By Chris Holbein
As part of an effort to snuff out youth smoking, selling candy-, fruit- and spice-flavored cigarettes is now illegal in the U.S. The ban went into effect in September. Health officials say that flavored cigarettes make smoking more palatable to kids, and studies back them up: 17-year-olds are three times more likely to use flavored cigarettes than adults are.
This is certainly a step in the right direction. But if we're serious about wanting to improve kids' health, how about a ban on hot dogs and Happy Meals while we're at it? The children who eat chicken nuggets and pepperoni pizza today will likely grow up to be the obese adults and heart patients of tomorrow.
Our addiction to meat, eggs and dairy foods is making us—and our kids—sick. Thirty percent of children in the U.S. are now overweight or obese. According to a study published last year in the journal Obesity, if current trends continue, that number will double by the year 2030.
Overweight kids tend to become overweight adults who are at greater risk for heart disease, strokes and all the other ailments that stem from extra pounds. Children as young as 3 are showing signs of clogged arteries, and pediatricians are reporting an alarming increase in the number of children with type 2 diabetes, a disease that typically affects adults.
Simply by eliminating meat from your kids' diet, you can slash their risk of obesity and heart disease. Population studies show that meat-eaters have three times the obesity rate of vegetarians—and nine times the obesity rate of vegans. Vegetarians are also 50 percent less likely to develop heart disease.
Vegetarian foods, which are packed with vitamins, phytochemicals and fiber, can also help your kids ward off cancer as they grow older. Researchers have found that vegetarians are 25 to 50 percent less likely to suffer from cancer than meat-eaters are.
In fact, the American Dietetic Association has determined that vegetarian diets are appropriate for all stages of life and that vegetarians are less prone to heart disease, cancer, diabetes and obesity than are meat-eaters.
Cut out meat, and you'll also cut out a heaping dose of cruelty at every meal. Kids have a natural affinity for animals, and they'd be horrified if they knew what happens to animals before they reach our dinner tables.
The chickens killed for McDonald's McNuggets, for example, are dumped out of their transport crates at slaughterhouses and slammed upside down into metal shackles—often resulting in broken bones, extreme bruising and hemorrhaging. The birds have their throats cut while they are still conscious, and many are immersed in tanks of scalding-hot water while they are still alive and able to feel pain.

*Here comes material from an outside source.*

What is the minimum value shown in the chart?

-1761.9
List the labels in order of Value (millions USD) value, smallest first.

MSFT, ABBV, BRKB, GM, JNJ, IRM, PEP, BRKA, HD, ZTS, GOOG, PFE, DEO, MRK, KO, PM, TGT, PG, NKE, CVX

Undercover investigators from PETA have documented factory-farm workers beating and kicking pigs and slamming piglets onto the ground. Fish—whom scientists now know can feel pain, as all animals do—bleed or suffocate to death on the decks of ships, gasping for oxygen. They can be left to suffer for as long as 24 hours.
If we don't want our kids to know about the horrible abuses endured by animals in the meat industry, then the decent thing to do is to stop feeding them meat in the first place. Our kids would be better off if we did.

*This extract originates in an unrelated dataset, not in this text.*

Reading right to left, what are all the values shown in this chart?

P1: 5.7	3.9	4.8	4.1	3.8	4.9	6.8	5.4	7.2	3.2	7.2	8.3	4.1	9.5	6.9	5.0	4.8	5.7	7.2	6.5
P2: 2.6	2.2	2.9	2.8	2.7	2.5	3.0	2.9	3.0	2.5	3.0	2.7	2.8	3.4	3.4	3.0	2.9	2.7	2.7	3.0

Lawmakers aren't likely to ban burgers and fish sticks any time soon, so it's up to us as parents to help our children make smart food choices. Encouraging kids to eat nutritious vegetarian foods will give them the fuel they need to be healthy and active now—and help protect them from a host of painful and debilitating ailments as they grow older. If a simple lifestyle change can help our children be happy and healthy, don't we owe it to them to give it a try?
Chris Holbein is the project manager of People for the Ethical Treatment of Animals' (PETA) Special Projects Division.